In fact, in 147 games since the start of 2020 -- or basically a full season's worth -- Seager has hit .306 with 31 homers and a .926 OPS. Those numbers are certainly deserving of an early-round pick, and you could argue there's still the upside for more, judging by the advanced metrics and the aforementioned fits and starts.
Of course, in terms of Fantasy impact, those numbers pale in comparison to the 45 homers and 15 steals Semien contributed in 2021, but Statcast has identified him as one of the biggest overachievers of the past season, his .243 xBA and .452 xSLG falling well short of his actual .265 and .538 marks. He doesn't produce the same high-end exit velocities Seager does and can't fall back on batting average the way Seager can. He sells out for power despite having little natural pop, and that's a profile that might require a smaller venue to work.
But what about 2019, the second of his MVP-caliber seasons, in which he hit 33 homers with an .892 OPS in the Athletics' cavernous park? Ah, but that was with the old baseball, which carried better than the one put in play in 2021. The hitters that seemed most impacted by the equipment change were the ones, like Semien, who previously delivered big home run totals without big exit velocities. And while it's true he actually hit more home runs on the road (23) than at the three venues the Blue Jays called home (22) in 2021, he also played in a division loaded with hitter's parks. The AL West is on the opposite end of the spectrum as far as that goes.
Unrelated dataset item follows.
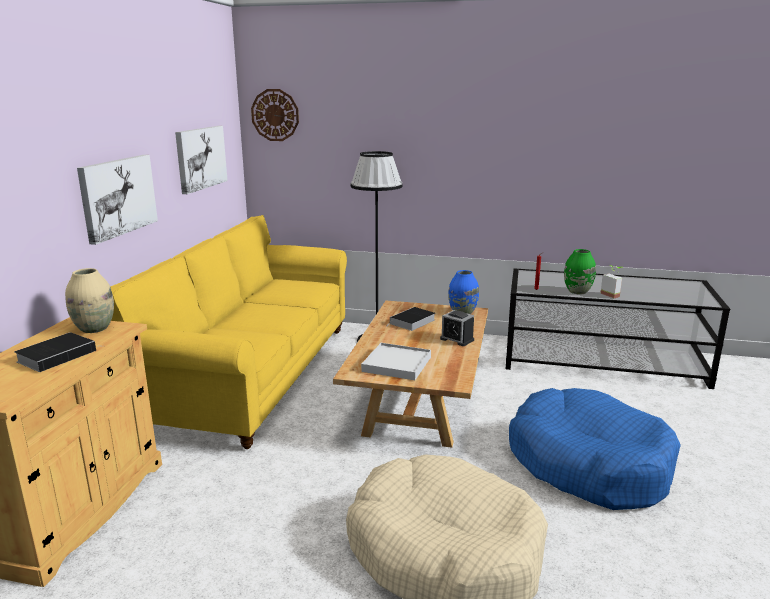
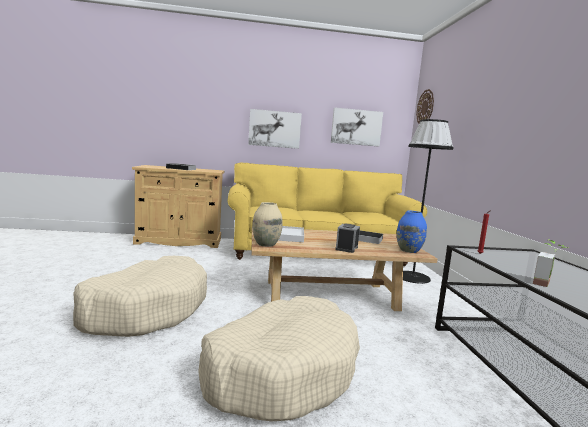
camera: 70 degrees right, 10 degrees down
beige vase [65,268,114,333] -> beige vase moved to [252,202,283,247]
blue dog bed [509,388,681,510] -> beige dog bed [198,296,360,421]
green vase [564,249,596,294] -> none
And again, we can't lose sight of the fact that Semien's 2019 season looked like a complete and utter aberration before 2021 played out the way it did. The 2020 season sandwiched in between was closer to the norm for Semien, who hit .249 with a .713 OPS through his age-27 season. If environmental factors -- the smaller park, the friendlier division, the incredible supporting cast -- were largely responsible for Semien's second MVP-caliber turn, with a dash of luck thrown in, couldn't a change in those environmental factors bring him back down to size?
I'm not saying with any real certainty that Semien will turn back into a pumpkin. With the wild ride he's taken the past three years, how could I possibly know? What I'm saying is that if you have any concerns about him turning back into a pumpkin, which I do, this destination will only stoke those fears.
Realistically, he'll still probably be drafted ahead of Seager still. Realistically, I can only justify dropping him about one spot in my second base rankings, behind Ozzie Albies. But while before, Semien seemed like a comfortable choice at the Round 2-3 turn, he now looks like an uncomfortable one at the Round 3-4 turn.
Seager himself might drop a spot in my shortstop rankings, behind Xander Bogaerts, but in terms of what to expect in Fantasy Baseball, the impact of these signings is significantly less for him.